JSC-Aと農都会議が「官民一体できりひらく地方創生」で議論
自律分散型電源の重要性など議論、「成功事例、失敗事例のマニュアル化」などの提言も
一般社団法人日本サステイナブルコミュニティ協会(JSC-A)とNPO法人農都会議は2月6日、「サステイナブルコミュニティシンポジウム」を東京・千代田区の専修大学で開きました。「再生可能エネルギーでつくる未来社会、官民一体できりひらく地方創生」を全体テーマに、「FIT(固定価格買取制度)と地方創生」、「地域循環共生圏」について経済産業省と環境省の担当責任者が講演したあと、山形県最上町と愛知県豊田市が事例発表を行いました。高橋重美・最上町町長の地域再生に懸ける熱のこもった講演で会場が盛り上がり、その熱気を引き継ぐ形で「サステイナブルコミュニティづくりの課題と実践プラン」をテーマにパネルディスカッションが行われ、率直な意見が交わされました。
第1部は、省庁の政策担当者による講演が行われました。
まず経産省資源エネルギー庁の菊島大二郎・新エネルギー課長補佐が、「FITと地方創生」と題して講演し、FITの課題として①FITが熱利用を対象にしていないこと②外資による域外流出を防ぐ意味では地元資本のみにFITを認めるかどうか――を挙げました。
環境省総合環境政策統括官グループの川又孝太郎・環境計画課長は、「地域循環共生圏づくりによる地方創生」と題し、「1カ所に集中した電力、エネルギー供給システムでは災害対応できず、自立分散型が必要」と述べました。
第2部は、自治体の首長、担当者から事例発表が行われました。
山形県最上町の高橋重美・町長は、①人を重視した町づくりを推進し、県立農林大学校の林業経営学科と連携し、人材育成にも協力している②森林環境税は地域の山林の保全に加え、都市部の自治体との連携に生かしたい――と話しました。
愛知県豊田市の企画制作部の山井一晃・未来都市推進課主査は、「公共施設へ再エネ設備を積極的に導入している」ことを明らかにしました。
第3部は、官庁、自治体、バイオマスエネルギー全国団体の責任者によるパネルディスカッションが行われました。

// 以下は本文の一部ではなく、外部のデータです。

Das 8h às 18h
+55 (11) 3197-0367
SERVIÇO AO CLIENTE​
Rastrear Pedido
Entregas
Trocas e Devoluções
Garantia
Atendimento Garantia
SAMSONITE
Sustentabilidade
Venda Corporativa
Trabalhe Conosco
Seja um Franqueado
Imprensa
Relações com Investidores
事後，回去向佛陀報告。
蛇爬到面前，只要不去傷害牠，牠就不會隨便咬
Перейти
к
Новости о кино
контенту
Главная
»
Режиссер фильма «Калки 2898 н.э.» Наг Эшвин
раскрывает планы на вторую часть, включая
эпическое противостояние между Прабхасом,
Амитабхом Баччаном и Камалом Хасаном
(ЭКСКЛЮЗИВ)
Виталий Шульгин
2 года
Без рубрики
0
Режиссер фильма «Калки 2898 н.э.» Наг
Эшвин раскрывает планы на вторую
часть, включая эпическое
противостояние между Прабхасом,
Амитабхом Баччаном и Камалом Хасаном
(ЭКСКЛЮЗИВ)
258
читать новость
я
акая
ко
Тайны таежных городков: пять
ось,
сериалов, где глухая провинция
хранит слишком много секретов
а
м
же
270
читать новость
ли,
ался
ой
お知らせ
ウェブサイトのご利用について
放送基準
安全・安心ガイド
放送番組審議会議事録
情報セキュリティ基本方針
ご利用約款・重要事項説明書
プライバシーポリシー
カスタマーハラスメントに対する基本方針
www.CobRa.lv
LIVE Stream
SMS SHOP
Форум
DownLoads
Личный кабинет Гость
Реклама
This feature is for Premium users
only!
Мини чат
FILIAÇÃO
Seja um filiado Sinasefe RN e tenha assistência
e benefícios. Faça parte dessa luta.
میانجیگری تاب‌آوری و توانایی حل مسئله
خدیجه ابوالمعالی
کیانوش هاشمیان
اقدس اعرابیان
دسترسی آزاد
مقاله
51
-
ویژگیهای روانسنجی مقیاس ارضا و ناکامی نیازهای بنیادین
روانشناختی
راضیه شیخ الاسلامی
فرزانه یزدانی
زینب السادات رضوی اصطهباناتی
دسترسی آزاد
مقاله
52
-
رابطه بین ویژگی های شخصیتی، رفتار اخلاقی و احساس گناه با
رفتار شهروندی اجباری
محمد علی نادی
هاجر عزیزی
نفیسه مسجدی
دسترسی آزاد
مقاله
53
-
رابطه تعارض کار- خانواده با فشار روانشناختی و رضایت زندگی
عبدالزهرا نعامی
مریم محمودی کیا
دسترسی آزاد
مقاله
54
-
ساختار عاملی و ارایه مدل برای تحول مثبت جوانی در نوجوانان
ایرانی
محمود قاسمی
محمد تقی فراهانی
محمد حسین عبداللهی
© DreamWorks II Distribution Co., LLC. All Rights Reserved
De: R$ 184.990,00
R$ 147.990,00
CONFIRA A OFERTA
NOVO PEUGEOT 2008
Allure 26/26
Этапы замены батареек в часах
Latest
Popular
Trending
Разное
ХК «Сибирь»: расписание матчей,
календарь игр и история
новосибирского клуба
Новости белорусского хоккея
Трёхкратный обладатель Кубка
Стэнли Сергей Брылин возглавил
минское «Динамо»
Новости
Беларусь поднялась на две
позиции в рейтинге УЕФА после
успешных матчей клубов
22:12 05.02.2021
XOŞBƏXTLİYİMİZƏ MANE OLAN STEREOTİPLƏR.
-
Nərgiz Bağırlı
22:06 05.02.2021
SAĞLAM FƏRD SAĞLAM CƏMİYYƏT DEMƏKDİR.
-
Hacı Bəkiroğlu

モデレーターの乾正博・JSC-A副代表理事が、「再エネで未来社会をどう切り開くのか、地方創生を官民一体でどう進めるのかの視点で議論しましょう」と、話を促しました。
バイオマス産業社会ネットワークの泊みゆき理事長が、「新しい制度や施設を作る前に今あるものを有効に使うことが大事。小さくても成功した事例、逆に失敗した事例をマニュアル化することが必要」と訴えました。